▶ [Work to complete]:
Could you pull out every line in the material below that contains the string "在现代社会"?

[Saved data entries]
*** Block opens ***

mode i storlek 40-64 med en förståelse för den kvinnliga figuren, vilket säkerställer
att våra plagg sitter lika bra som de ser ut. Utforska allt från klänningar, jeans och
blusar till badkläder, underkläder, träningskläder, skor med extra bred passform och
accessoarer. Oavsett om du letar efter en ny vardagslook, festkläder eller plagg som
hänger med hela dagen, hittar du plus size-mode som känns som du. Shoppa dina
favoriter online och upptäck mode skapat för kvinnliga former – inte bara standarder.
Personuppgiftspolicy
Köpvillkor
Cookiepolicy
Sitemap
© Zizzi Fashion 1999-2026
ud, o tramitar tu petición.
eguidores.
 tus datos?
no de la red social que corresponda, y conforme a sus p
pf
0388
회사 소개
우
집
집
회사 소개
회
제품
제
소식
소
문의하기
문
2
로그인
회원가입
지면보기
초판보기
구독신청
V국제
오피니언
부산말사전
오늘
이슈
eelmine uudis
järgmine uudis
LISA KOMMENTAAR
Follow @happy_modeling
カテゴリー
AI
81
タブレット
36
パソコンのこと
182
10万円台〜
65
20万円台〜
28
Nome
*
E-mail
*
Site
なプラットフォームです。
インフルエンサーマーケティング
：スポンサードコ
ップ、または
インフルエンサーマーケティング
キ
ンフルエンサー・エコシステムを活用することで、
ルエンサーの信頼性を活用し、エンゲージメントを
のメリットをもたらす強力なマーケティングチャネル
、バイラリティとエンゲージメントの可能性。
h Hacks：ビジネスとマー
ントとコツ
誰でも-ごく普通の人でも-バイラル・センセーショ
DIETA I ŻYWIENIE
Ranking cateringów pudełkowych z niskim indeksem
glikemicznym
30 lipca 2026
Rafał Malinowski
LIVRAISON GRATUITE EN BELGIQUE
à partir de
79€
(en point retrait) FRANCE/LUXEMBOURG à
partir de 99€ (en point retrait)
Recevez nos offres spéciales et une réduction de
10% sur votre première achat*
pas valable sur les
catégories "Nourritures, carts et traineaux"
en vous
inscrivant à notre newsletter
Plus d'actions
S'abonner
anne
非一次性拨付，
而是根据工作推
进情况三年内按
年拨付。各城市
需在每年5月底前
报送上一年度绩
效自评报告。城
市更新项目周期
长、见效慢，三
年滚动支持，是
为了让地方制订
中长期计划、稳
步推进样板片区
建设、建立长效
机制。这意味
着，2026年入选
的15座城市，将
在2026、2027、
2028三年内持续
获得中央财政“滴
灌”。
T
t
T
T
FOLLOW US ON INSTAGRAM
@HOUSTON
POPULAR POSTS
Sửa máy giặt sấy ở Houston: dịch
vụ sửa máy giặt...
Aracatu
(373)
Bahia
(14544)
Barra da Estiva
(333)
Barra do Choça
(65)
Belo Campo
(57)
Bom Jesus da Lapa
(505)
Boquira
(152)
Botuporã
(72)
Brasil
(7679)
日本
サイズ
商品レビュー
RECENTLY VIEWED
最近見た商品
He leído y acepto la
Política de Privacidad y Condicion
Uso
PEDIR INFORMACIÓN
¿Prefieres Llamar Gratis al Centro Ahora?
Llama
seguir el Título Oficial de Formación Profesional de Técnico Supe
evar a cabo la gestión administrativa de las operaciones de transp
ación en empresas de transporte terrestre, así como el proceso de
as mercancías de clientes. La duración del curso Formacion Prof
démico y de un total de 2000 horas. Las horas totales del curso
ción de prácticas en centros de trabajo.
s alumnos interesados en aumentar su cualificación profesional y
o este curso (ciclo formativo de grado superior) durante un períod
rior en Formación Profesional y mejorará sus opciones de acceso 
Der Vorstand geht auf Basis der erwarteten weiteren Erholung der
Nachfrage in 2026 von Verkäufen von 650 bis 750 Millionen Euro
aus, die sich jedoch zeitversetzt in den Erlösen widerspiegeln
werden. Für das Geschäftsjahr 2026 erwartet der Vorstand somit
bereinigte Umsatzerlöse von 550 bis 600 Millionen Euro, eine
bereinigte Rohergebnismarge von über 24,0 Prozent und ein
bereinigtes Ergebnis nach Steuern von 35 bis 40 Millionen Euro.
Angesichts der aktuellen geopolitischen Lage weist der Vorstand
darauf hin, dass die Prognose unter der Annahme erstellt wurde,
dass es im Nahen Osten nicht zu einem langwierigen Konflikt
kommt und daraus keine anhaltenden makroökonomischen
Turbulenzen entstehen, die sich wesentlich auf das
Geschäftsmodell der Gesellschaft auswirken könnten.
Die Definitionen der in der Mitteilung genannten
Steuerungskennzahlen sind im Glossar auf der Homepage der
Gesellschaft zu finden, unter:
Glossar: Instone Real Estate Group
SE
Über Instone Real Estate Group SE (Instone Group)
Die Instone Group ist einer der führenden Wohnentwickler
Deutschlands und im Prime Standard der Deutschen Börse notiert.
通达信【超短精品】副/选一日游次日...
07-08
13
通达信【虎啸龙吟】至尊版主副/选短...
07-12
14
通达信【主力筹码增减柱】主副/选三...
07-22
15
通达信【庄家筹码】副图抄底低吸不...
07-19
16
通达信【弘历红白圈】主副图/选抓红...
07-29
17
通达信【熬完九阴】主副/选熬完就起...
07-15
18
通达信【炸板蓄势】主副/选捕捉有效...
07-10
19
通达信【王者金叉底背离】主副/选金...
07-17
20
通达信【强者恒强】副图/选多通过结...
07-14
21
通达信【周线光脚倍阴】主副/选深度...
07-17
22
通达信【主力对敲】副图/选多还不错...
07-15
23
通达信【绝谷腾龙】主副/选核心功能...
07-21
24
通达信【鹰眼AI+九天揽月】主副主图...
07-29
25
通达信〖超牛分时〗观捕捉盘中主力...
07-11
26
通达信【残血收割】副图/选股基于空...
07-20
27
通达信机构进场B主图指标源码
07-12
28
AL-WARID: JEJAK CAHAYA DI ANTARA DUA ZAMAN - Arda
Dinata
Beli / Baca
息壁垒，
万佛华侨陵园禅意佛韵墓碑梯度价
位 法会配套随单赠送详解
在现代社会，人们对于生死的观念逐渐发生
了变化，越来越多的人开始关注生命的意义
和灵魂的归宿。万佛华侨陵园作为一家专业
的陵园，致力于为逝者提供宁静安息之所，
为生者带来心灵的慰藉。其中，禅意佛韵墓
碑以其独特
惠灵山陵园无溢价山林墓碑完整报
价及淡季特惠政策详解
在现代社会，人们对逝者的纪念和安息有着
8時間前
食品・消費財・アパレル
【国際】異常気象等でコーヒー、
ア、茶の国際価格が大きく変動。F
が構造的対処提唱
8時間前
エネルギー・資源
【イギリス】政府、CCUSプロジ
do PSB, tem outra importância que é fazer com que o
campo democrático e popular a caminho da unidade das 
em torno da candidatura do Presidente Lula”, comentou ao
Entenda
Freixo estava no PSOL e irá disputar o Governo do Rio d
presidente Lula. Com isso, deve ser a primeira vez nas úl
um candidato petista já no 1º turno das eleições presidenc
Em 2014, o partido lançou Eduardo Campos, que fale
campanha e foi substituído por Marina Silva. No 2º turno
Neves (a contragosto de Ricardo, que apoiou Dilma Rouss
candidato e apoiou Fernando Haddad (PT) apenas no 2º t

*** Block closes ***

▶ [Task output]:
在现代社会，人们对于生死的观念逐渐发生
在现代社会，人们对逝者的纪念和安息有着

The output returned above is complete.